SOURCE PASSAGE:
* * * * * * * * *

Each month, the AIAS highlights the outstanding dedication and accomplishments of one of its members. The Chapter Leader of the Month can be a Chapter President or any member who has shown tremendous leadership.



Ethan Sandburg is what happens when you give an adult the curiosity and energy of a child—and he’s not ashamed of it! He was in the small, rural town of Tonganoxie (try saying that five times fast) in eastern Kansas, where he developed his passions for all things science and architecture. Inspired by his fifth grade teacher to pursue an architecture degree, he began to devote his life to all things outside the field from Science Olympiad to FCCLA to Debate; he knew a well-rounded architect was what he wanted to be. It is through this passion for extracurricular activities that he would soon find himself falling head over heals for an organization known as AIAS.

Midwest Quad Director Cooper Moore said that Ethan adapted quickly to the virtual year and the onset of the global pandemic. “He has shown incredible resilience in his duties as Chapter President, and his innovative ideas continue to inspire. It’s an enormous task to keep a chapter strong and relevant during difficult times like these, but Ethan has gone above and beyond to provide for his membership and the organization. He leads by example and truly embodies the values of leadership, design, and service” says Cooper.

* * * * * * * * *

DATA EXCERPTS:
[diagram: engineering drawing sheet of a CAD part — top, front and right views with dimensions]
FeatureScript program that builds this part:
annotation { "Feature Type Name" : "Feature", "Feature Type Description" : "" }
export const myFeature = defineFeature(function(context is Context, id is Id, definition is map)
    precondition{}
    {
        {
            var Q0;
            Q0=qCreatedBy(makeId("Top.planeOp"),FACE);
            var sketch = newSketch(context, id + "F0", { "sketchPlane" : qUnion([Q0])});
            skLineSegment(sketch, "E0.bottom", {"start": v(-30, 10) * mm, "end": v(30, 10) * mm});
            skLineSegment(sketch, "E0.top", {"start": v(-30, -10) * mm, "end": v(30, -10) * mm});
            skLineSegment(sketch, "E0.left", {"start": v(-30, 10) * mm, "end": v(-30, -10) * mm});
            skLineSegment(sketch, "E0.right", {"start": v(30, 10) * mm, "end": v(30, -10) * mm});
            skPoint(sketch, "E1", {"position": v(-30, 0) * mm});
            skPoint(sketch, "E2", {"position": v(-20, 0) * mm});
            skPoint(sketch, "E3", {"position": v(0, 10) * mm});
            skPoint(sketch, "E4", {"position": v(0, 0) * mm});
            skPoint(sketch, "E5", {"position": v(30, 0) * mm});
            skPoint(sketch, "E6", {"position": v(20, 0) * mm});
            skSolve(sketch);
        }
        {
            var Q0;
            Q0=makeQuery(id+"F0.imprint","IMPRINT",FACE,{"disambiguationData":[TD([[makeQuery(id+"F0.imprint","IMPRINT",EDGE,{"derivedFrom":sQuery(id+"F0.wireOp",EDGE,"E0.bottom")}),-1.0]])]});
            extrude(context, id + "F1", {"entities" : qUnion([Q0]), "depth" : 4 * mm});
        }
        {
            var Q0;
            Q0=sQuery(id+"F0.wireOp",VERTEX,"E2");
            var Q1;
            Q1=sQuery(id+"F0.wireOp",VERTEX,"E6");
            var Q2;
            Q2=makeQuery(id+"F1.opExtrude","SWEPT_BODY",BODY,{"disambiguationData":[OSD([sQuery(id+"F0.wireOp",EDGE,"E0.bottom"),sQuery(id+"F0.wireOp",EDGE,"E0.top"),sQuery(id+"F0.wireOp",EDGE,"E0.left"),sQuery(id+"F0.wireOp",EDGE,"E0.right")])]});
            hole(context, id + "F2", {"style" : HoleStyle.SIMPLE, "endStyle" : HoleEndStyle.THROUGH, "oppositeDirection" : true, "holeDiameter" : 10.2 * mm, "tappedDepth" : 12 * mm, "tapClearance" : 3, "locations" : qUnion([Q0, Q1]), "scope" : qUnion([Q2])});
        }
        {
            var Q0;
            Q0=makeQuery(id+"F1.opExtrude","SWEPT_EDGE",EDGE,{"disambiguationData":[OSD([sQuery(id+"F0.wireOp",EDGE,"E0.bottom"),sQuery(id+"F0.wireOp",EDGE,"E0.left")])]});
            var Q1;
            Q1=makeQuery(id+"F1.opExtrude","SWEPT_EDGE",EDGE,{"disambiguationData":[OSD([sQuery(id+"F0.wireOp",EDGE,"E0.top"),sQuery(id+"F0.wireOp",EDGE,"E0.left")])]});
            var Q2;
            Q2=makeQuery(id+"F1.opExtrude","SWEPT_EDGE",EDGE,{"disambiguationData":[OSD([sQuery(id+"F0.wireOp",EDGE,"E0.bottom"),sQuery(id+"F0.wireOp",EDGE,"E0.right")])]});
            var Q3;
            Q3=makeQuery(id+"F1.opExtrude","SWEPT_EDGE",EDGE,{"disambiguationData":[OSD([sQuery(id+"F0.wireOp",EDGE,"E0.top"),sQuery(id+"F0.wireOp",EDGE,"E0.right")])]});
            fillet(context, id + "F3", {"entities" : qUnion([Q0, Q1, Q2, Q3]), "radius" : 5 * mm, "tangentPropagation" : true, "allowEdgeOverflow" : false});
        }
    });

* * * * * * * * *

PROMPT 1: Rewrite the stretch of the Chapter Leader of the Month profile from "Each month, the" through "known as AIAS.", switching "Tonganoxie" to "Lawrence".
PROMPT 2: According to the Chapter Leader of the Month profile, who inspired Ethan Sandburg to pursue an architecture degree?
The listing comes from a different source than the Chapter Leader of the Month profile.

EXERCISE SOLUTION 1:
Each month, the AIAS highlights the outstanding dedication and accomplishments of one of its members. The Chapter Leader of the Month can be a Chapter President or any member who has shown tremendous leadership.



Ethan Sandburg is what happens when you give an adult the curiosity and energy of a child—and he’s not ashamed of it! He was in the small, rural town of Lawrence (try saying that five times fast) in eastern Kansas, where he developed his passions for all things science and architecture. Inspired by his fifth grade teacher to pursue an architecture degree, he began to devote his life to all things outside the field from Science Olympiad to FCCLA to Debate; he knew a well-rounded architect was what he wanted to be. It is through this passion for extracurricular activities that he would soon find himself falling head over heals for an organization known as AIAS.

EXERCISE SOLUTION 2: His fifth grade teacher.